Your goal
Which lines run from the line with "(a) do both" through the line with "(b) suspend the" in the entries below? Print them exactly, both ends included, and nothing more.

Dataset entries
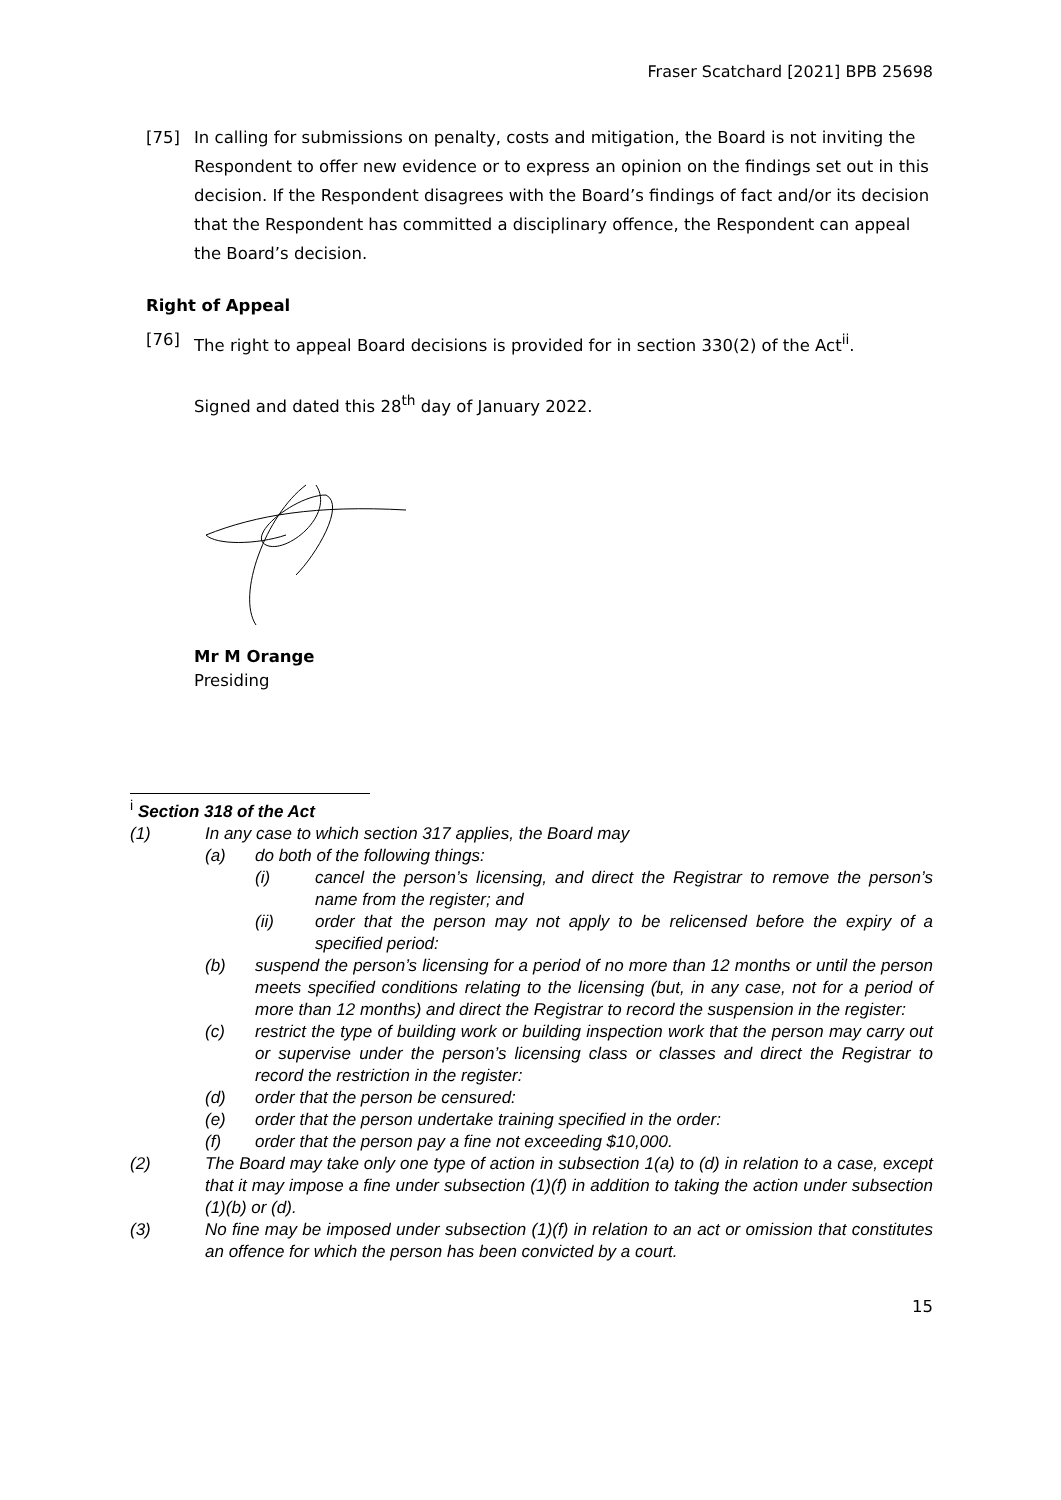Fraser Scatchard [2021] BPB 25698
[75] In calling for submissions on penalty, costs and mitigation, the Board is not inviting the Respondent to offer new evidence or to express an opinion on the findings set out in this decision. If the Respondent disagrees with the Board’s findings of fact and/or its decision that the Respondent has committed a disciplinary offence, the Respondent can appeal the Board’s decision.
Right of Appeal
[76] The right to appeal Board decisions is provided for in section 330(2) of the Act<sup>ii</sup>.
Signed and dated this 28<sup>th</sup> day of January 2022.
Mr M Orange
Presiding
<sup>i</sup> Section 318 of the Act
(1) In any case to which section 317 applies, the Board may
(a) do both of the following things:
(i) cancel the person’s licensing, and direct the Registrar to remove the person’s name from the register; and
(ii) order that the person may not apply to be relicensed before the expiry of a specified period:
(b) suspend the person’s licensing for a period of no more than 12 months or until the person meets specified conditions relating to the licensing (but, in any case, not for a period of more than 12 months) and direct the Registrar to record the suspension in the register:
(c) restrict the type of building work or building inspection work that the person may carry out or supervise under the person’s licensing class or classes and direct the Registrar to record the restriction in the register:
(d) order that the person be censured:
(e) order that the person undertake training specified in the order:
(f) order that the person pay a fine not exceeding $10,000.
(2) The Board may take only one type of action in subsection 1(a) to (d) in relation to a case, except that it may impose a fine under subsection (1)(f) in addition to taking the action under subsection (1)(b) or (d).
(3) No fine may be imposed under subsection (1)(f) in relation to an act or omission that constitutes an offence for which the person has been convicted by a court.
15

--

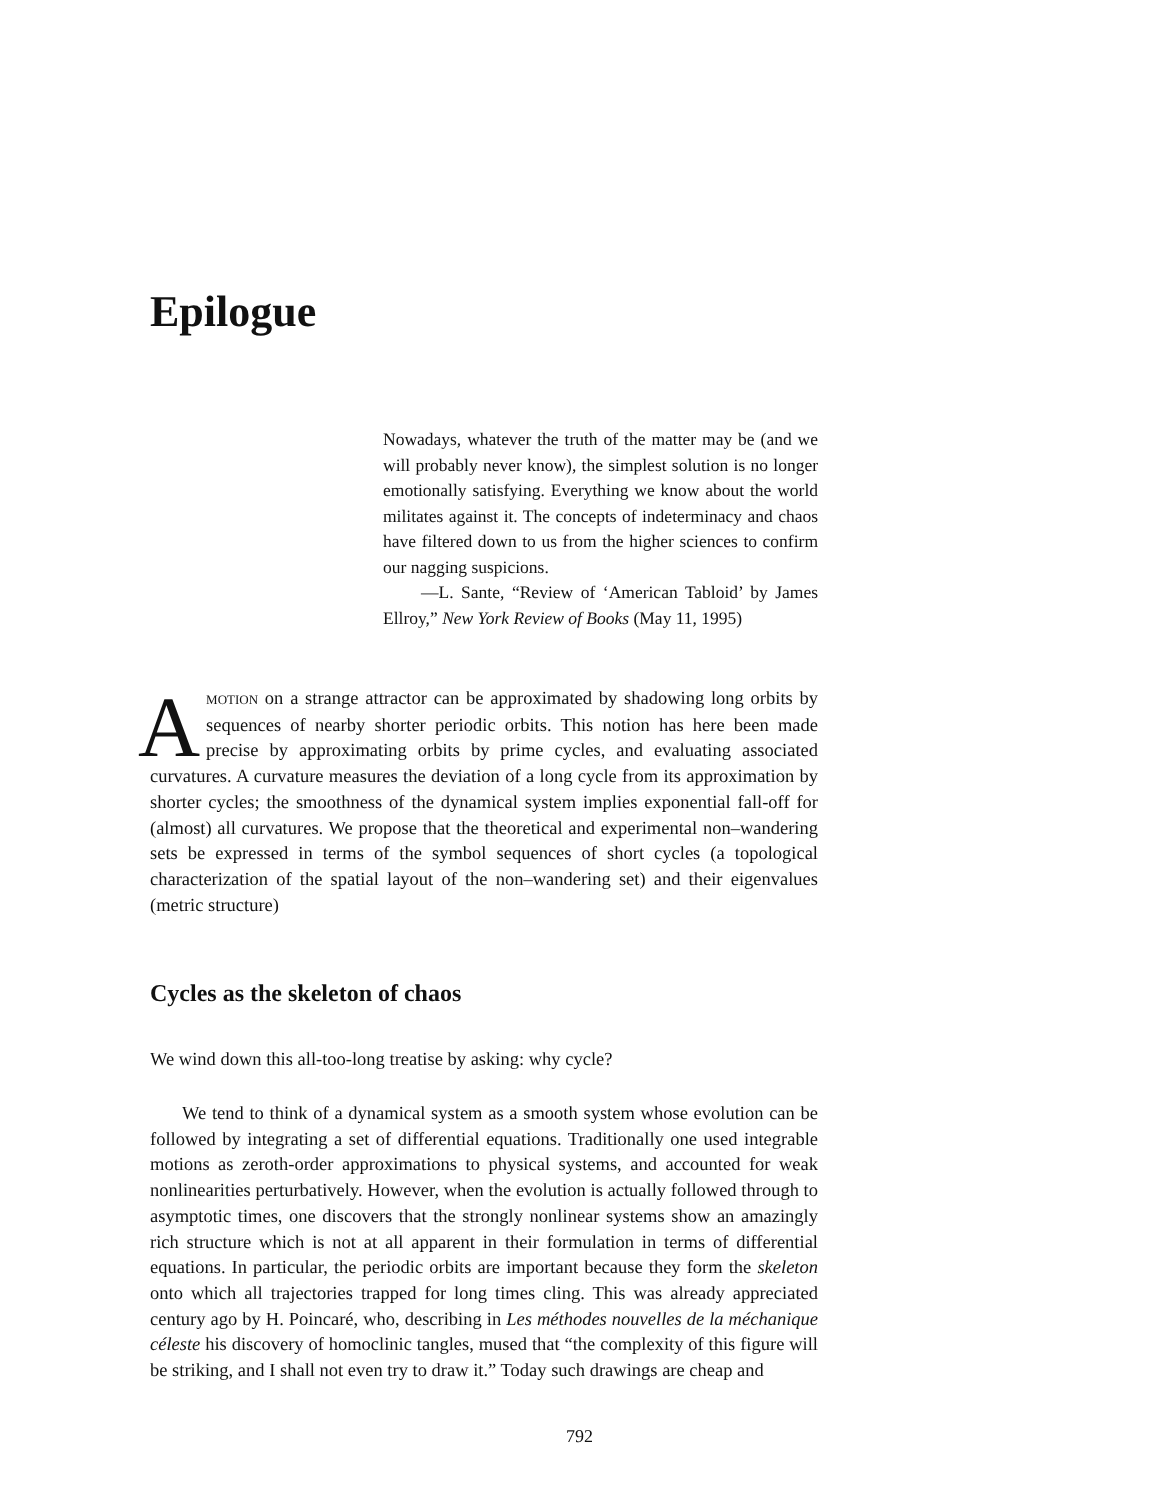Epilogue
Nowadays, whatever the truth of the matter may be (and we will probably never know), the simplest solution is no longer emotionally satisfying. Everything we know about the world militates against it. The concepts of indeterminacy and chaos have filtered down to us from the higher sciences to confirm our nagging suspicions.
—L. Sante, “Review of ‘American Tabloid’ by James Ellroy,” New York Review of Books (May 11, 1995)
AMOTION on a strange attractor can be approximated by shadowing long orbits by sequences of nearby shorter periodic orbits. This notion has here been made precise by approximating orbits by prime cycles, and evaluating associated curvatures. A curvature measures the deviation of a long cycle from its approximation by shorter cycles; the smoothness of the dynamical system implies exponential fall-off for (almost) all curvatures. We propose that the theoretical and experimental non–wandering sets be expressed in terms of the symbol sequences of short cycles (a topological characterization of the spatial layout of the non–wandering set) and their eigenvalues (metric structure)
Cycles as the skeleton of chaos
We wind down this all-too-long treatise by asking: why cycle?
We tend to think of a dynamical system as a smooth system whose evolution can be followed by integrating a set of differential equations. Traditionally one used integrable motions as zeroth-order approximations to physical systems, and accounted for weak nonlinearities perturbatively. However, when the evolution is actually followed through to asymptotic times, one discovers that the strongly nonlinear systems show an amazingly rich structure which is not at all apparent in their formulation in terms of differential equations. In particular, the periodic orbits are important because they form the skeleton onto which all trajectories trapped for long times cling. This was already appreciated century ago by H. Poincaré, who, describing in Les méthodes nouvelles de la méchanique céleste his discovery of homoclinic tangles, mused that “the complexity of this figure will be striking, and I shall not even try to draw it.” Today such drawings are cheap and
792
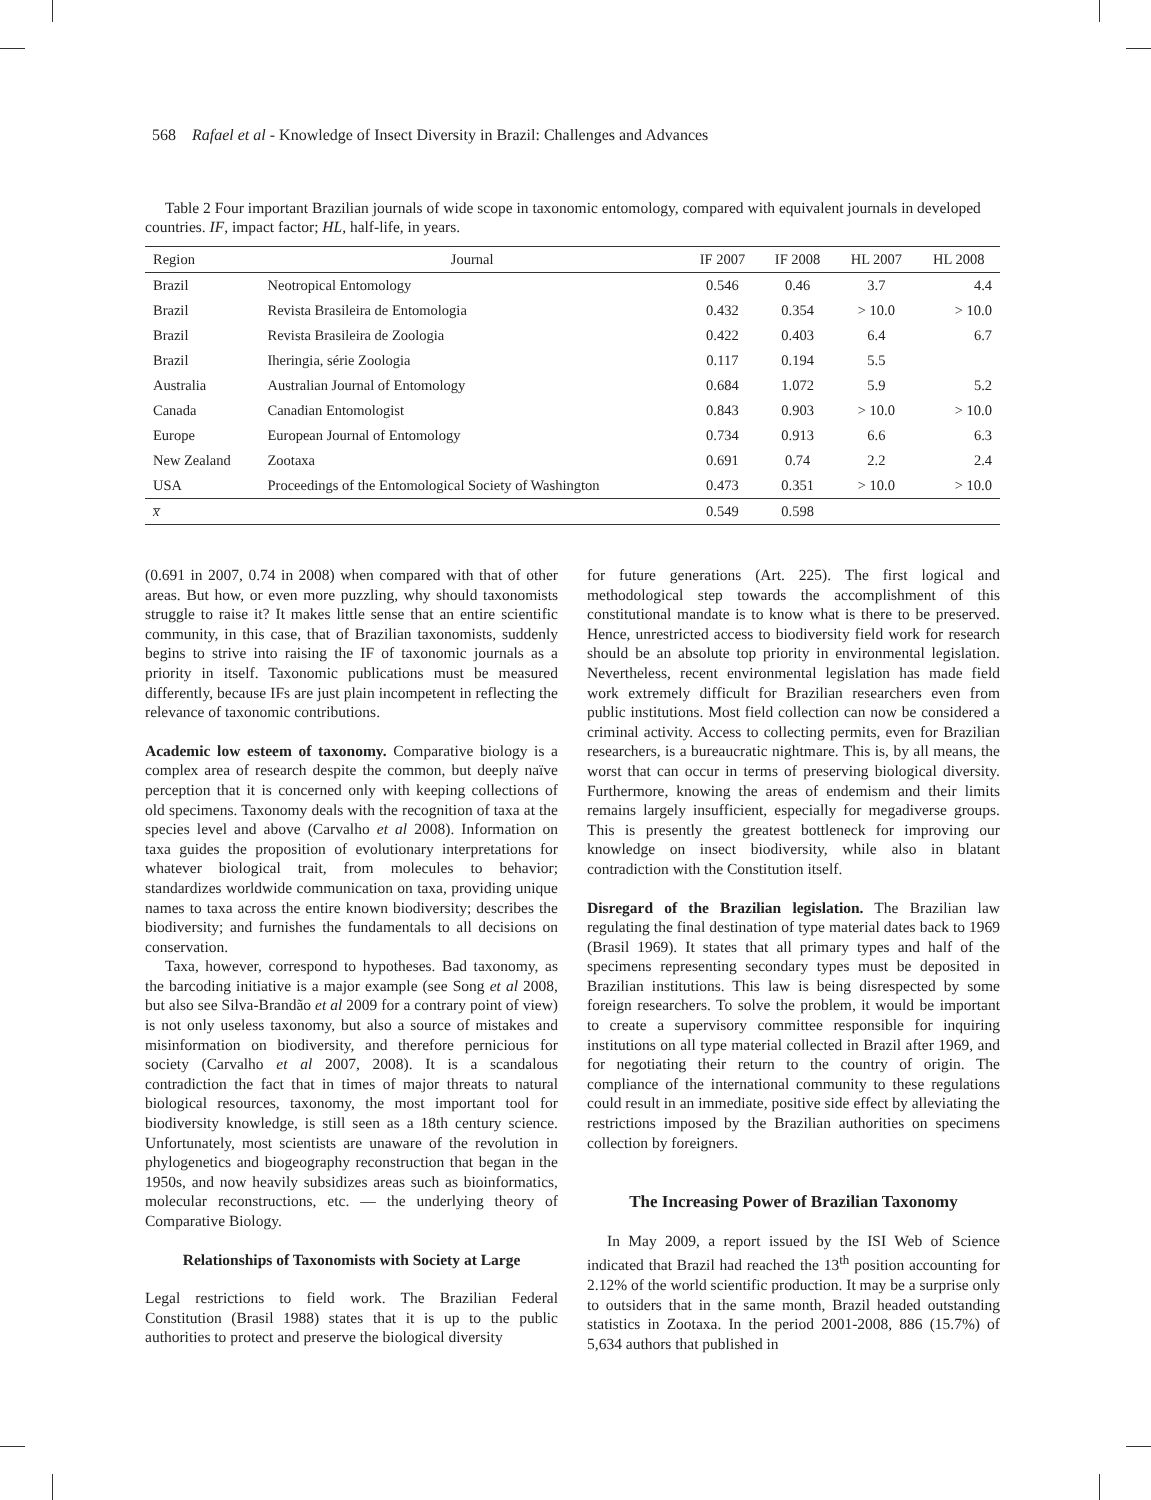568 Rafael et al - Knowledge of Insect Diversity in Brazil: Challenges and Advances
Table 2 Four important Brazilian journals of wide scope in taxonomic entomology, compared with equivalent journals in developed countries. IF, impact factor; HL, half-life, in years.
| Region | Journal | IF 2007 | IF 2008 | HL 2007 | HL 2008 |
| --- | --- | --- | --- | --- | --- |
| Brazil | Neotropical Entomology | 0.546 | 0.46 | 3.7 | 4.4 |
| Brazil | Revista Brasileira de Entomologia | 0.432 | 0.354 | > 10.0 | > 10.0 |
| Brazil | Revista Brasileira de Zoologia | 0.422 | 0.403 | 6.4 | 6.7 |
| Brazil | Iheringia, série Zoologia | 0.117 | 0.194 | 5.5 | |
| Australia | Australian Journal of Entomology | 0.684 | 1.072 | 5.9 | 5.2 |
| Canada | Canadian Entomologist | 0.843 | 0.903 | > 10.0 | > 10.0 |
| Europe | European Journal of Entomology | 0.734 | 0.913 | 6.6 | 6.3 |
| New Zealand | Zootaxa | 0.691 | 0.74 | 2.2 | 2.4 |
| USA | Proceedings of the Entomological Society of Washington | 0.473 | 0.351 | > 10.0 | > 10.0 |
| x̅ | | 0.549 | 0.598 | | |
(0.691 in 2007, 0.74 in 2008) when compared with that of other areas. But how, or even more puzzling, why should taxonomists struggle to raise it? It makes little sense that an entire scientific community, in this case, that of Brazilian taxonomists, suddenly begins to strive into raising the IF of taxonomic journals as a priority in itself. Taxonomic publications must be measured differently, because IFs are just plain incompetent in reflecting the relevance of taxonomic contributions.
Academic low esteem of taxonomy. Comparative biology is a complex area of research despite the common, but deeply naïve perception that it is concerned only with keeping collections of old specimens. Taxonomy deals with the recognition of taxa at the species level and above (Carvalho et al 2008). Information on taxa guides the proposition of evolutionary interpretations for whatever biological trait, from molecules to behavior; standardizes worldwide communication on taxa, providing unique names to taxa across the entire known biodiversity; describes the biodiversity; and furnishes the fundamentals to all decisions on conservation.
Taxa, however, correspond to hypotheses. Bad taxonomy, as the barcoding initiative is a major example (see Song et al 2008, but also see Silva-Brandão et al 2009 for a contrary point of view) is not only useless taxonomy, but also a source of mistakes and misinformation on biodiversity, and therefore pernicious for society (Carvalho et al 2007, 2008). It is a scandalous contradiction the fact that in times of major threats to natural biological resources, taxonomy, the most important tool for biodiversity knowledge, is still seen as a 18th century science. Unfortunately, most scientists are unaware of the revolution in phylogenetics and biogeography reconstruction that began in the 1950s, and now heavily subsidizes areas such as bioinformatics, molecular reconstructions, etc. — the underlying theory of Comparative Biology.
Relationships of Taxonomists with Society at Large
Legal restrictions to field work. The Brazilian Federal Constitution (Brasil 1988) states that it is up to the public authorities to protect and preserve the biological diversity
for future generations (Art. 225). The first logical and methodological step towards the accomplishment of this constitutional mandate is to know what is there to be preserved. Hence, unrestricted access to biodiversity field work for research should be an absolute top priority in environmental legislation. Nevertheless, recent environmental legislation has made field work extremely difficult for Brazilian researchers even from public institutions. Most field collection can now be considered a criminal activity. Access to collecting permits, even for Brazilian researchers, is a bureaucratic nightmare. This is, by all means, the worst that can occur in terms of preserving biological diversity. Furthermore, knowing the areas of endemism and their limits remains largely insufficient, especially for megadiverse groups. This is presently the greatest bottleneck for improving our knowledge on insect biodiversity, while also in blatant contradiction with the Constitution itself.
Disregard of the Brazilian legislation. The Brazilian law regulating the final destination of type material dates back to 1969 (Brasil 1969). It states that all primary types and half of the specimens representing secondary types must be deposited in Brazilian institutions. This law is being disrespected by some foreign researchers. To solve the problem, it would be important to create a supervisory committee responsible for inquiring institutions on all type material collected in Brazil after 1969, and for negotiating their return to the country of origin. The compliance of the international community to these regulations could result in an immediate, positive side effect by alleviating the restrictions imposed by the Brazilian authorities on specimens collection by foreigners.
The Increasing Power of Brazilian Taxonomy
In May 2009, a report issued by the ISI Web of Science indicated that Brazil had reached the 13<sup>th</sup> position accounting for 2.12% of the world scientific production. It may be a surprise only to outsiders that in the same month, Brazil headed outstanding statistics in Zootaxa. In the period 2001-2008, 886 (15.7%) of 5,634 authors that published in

Exercise answer
(a) do both of the following things:
(i) cancel the person’s licensing, and direct the Registrar to remove the person’s name from the register; and
(ii) order that the person may not apply to be relicensed before the expiry of a specified period:
(b) suspend the person’s licensing for a period of no more than 12 months or until the person meets specified conditions relating to the licensing (but, in any case, not for a period of more than 12 months) and direct the Registrar to record the suspension in the register:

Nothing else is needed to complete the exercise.